Collected data:
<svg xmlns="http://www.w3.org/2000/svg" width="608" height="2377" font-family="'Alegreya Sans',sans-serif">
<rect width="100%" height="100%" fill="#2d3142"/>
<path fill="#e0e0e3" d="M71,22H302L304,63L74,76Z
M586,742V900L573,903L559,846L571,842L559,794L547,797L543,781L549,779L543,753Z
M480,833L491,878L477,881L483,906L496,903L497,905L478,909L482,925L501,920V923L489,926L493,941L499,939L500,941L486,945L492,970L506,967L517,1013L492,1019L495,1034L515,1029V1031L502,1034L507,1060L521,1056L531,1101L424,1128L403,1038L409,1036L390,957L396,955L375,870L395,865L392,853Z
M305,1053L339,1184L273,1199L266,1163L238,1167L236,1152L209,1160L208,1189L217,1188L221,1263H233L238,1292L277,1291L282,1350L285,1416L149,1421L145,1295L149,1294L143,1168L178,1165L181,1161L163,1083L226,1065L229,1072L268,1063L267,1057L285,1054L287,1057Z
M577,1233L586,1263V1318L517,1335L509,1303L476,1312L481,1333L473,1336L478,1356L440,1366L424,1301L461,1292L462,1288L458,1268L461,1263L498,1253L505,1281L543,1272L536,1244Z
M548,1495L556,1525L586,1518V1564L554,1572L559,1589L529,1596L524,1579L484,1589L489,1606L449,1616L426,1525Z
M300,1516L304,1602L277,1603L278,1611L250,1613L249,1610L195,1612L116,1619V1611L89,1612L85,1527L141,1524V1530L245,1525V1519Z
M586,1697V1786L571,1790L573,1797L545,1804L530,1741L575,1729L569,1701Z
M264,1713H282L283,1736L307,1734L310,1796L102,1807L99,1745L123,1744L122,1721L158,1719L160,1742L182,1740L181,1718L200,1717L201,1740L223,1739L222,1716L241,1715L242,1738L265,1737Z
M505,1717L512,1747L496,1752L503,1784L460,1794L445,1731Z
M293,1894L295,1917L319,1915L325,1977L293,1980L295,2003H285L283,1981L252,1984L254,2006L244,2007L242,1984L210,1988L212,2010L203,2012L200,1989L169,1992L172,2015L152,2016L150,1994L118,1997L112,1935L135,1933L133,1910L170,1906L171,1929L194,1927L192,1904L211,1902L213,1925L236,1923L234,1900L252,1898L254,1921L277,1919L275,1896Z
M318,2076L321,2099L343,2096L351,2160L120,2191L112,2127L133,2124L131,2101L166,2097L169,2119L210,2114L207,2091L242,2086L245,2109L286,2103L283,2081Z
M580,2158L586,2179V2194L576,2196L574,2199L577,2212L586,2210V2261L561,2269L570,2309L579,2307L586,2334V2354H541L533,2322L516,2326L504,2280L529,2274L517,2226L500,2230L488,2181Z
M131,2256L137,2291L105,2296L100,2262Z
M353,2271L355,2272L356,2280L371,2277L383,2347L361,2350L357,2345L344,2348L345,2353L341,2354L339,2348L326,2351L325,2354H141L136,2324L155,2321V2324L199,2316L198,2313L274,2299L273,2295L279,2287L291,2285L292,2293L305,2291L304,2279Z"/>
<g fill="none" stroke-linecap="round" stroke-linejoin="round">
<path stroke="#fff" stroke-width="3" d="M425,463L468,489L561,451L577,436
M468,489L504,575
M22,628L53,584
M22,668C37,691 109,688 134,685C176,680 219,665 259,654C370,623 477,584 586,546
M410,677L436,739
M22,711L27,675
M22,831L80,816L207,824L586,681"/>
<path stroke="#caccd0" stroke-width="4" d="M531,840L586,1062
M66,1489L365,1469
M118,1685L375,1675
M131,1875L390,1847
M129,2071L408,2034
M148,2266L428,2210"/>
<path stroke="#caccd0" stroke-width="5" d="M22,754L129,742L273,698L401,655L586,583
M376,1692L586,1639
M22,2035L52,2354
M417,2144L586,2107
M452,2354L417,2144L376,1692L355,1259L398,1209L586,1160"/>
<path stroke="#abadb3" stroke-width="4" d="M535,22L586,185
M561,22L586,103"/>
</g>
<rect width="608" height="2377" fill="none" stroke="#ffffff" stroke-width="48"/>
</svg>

...

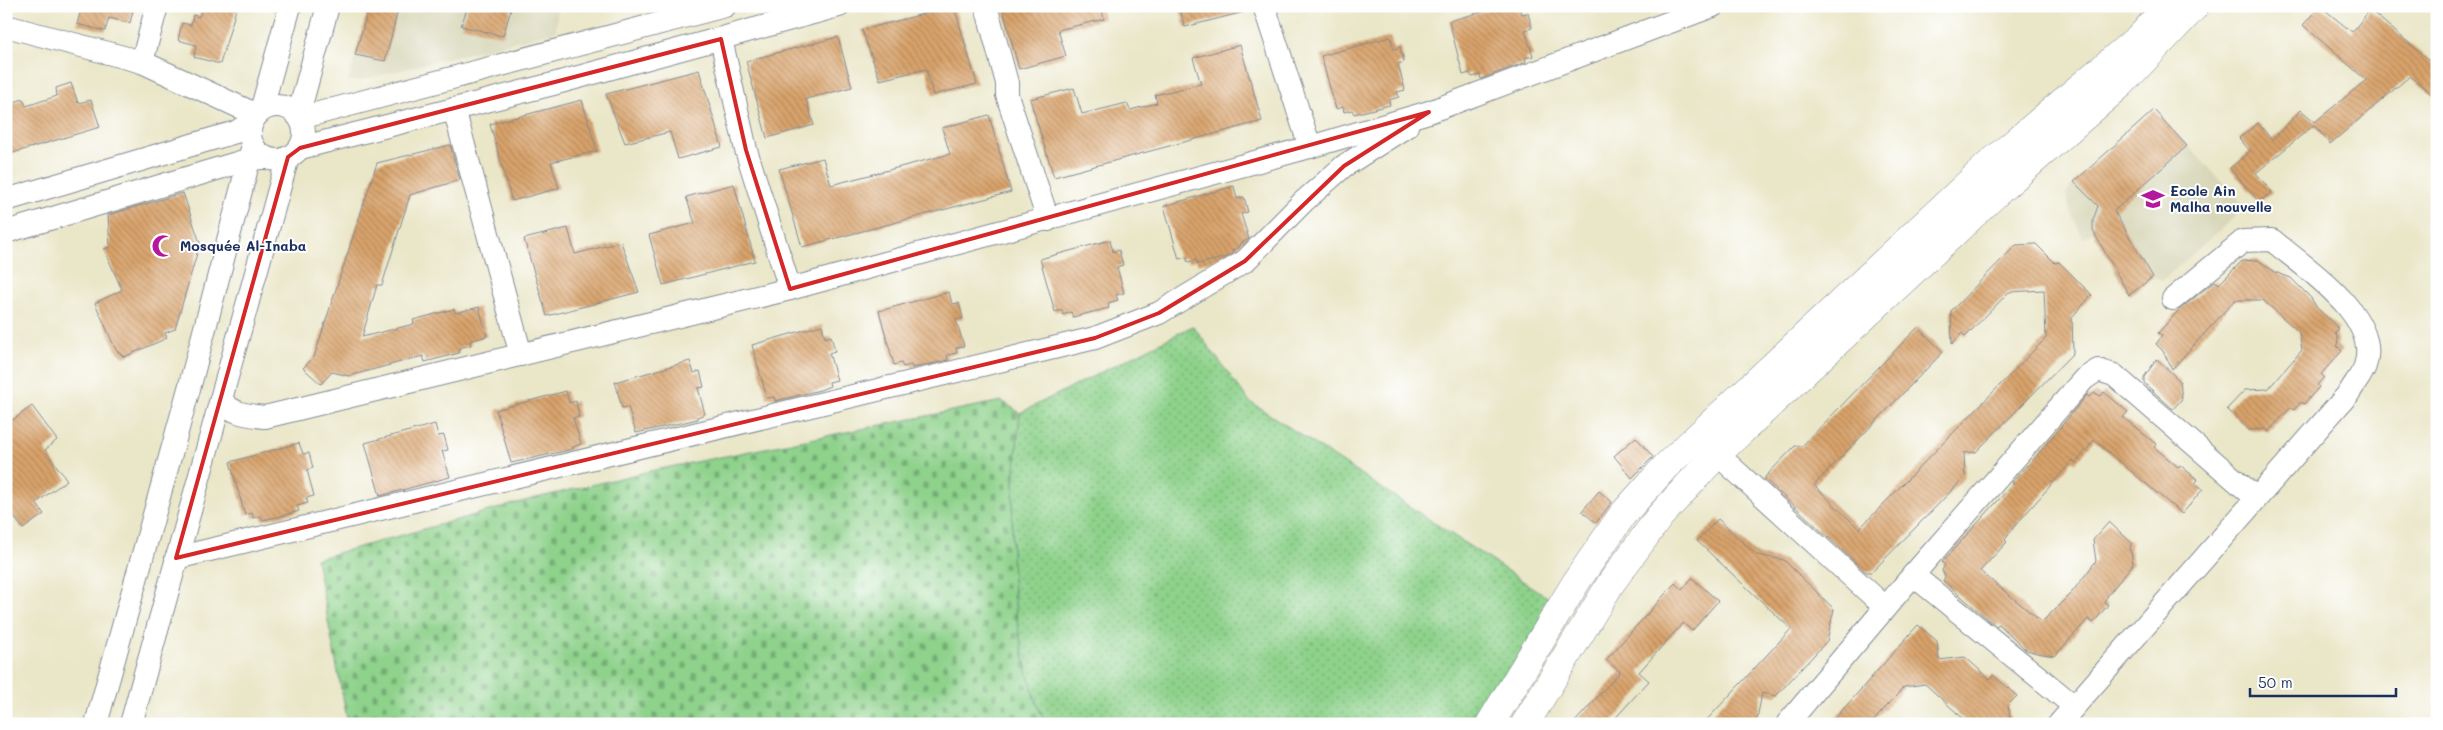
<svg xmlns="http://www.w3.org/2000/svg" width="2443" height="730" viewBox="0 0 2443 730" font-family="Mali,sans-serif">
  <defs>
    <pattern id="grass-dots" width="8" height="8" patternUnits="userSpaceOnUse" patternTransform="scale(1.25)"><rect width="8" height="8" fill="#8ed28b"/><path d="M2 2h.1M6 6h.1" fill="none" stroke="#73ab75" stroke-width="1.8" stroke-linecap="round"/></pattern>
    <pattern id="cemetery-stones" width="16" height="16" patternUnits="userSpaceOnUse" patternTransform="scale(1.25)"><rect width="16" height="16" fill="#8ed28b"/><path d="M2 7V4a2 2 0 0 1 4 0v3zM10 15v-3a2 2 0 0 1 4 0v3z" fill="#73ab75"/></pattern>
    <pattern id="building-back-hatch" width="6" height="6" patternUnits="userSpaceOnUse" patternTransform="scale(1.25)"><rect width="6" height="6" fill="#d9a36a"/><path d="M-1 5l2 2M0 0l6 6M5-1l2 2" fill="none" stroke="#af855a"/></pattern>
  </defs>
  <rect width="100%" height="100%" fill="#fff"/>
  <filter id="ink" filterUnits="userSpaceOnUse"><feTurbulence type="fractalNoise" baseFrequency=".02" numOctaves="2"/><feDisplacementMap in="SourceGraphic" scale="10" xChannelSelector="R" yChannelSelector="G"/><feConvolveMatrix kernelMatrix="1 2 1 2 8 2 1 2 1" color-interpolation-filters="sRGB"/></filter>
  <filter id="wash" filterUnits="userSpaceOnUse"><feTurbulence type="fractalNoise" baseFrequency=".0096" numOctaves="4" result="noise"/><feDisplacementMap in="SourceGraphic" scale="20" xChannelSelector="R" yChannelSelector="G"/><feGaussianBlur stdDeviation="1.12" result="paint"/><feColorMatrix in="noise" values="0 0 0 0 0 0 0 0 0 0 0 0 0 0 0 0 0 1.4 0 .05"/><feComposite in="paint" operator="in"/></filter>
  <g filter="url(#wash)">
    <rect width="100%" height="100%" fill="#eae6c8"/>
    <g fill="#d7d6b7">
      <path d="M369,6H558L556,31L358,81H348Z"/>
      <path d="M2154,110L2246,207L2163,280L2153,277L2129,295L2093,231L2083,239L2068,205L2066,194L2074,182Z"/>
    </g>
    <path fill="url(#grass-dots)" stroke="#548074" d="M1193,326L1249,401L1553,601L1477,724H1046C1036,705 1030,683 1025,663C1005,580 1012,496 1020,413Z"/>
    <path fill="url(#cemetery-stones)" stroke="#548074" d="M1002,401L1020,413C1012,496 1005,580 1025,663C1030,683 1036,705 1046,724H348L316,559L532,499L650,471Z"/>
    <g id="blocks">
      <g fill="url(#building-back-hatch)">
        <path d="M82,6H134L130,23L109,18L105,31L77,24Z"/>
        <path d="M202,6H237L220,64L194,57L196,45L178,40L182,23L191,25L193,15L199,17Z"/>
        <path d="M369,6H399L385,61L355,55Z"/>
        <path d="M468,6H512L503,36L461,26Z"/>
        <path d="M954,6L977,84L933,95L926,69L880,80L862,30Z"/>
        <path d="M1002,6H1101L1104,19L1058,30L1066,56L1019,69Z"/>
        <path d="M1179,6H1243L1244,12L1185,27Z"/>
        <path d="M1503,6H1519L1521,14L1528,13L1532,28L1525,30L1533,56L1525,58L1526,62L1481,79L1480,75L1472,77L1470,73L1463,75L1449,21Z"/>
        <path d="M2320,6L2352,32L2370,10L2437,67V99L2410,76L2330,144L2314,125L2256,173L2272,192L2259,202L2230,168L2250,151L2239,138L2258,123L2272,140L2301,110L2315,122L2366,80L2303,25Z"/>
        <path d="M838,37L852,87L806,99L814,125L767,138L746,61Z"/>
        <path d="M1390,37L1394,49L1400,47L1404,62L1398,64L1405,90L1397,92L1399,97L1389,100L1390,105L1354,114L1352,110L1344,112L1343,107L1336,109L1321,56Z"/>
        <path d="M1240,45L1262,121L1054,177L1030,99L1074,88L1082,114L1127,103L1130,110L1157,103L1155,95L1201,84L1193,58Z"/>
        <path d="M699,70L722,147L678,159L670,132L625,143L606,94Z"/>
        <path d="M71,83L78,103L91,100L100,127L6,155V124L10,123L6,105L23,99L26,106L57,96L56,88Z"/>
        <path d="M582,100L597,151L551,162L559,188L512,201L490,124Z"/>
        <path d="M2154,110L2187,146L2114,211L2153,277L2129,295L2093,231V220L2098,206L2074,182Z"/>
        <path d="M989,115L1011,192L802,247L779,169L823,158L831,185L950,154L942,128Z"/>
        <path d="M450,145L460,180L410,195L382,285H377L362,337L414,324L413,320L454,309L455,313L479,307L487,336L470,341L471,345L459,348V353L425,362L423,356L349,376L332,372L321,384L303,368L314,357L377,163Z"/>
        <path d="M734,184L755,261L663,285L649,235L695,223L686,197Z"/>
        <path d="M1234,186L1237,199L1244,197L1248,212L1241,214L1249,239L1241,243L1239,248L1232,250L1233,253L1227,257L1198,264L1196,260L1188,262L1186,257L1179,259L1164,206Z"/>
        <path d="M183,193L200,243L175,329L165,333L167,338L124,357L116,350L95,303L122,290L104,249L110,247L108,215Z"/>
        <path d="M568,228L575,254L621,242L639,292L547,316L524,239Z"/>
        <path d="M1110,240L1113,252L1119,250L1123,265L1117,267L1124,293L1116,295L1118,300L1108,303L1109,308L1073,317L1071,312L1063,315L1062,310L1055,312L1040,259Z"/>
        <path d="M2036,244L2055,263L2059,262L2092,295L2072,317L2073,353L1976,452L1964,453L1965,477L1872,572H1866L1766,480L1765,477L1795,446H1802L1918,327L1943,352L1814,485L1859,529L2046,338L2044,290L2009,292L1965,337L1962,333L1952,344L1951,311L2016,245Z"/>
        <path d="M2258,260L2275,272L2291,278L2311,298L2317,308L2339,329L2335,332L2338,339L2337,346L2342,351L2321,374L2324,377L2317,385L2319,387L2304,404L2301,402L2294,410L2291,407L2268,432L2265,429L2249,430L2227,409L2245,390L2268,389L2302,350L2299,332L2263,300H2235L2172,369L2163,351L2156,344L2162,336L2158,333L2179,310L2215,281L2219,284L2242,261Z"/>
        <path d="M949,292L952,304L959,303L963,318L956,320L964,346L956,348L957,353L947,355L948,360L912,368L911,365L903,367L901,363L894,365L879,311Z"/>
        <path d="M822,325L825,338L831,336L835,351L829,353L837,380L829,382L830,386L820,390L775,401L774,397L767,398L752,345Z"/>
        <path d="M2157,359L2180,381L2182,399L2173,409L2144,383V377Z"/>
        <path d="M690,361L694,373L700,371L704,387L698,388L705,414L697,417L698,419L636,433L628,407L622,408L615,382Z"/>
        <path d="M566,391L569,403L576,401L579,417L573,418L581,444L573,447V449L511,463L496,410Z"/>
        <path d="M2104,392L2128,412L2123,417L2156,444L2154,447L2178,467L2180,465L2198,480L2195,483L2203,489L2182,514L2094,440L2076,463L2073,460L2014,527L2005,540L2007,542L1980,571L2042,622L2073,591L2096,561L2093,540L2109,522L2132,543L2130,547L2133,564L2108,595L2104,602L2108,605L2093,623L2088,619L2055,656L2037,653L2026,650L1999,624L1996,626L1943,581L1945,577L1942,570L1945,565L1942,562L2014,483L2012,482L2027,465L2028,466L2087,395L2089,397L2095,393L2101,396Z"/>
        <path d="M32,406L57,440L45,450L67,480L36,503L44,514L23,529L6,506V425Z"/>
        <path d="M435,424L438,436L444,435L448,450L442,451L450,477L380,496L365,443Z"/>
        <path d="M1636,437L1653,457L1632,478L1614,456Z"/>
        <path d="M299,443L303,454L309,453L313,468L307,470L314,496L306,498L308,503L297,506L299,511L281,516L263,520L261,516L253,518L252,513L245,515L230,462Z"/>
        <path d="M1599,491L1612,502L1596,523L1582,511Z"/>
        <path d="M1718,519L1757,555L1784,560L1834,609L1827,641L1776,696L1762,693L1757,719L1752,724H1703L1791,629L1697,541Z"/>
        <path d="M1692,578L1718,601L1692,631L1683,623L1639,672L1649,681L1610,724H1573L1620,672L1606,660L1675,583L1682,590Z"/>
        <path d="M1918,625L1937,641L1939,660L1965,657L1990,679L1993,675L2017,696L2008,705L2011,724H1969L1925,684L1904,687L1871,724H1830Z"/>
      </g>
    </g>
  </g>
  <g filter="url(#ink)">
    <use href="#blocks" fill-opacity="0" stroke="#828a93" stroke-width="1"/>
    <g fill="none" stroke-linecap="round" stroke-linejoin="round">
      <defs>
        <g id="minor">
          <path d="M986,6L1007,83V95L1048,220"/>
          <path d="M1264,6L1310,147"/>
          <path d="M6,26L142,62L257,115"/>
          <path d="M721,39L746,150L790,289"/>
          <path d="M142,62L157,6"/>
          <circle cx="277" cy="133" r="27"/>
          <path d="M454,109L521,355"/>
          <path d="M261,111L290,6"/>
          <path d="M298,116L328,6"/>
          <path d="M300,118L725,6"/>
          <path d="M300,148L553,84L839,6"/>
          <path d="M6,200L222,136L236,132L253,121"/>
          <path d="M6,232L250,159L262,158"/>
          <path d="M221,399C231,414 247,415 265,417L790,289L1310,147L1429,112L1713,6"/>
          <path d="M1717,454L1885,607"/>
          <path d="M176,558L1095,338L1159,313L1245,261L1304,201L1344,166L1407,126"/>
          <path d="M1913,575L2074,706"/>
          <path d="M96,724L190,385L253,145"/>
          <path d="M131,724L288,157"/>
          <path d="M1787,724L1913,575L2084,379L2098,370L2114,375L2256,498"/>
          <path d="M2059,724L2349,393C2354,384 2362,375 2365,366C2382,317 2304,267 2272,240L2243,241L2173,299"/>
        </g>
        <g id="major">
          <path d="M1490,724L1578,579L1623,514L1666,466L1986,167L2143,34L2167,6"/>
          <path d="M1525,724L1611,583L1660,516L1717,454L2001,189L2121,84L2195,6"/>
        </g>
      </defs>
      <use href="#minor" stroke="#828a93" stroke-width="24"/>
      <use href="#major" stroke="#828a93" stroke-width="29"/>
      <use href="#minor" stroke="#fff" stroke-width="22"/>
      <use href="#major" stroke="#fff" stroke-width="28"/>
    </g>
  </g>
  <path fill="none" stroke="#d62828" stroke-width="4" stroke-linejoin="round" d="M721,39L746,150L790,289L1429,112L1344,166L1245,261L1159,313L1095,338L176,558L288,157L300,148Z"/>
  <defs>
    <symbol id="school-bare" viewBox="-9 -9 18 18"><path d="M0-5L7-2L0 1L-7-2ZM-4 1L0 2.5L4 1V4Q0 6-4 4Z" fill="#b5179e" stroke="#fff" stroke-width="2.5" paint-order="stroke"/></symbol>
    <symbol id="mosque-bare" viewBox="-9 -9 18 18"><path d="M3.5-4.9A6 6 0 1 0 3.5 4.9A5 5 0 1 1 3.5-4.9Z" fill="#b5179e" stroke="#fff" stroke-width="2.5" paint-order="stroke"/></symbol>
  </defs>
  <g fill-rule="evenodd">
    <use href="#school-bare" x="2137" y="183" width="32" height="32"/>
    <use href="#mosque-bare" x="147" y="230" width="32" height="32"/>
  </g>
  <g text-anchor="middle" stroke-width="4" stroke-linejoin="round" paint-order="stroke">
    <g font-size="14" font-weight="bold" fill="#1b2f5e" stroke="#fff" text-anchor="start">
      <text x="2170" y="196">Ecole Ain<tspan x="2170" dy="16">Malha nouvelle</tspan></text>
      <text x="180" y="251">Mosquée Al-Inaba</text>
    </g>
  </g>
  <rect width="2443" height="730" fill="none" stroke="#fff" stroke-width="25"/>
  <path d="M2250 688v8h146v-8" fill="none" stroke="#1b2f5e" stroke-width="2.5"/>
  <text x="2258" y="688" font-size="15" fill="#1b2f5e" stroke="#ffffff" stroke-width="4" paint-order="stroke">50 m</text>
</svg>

Exercise
For the string "anchor", filter the data and copy out each line where it occurs.

Result for this exercise
  <g text-anchor="middle" stroke-width="4" stroke-linejoin="round" paint-order="stroke">
    <g font-size="14" font-weight="bold" fill="#1b2f5e" stroke="#fff" text-anchor="start">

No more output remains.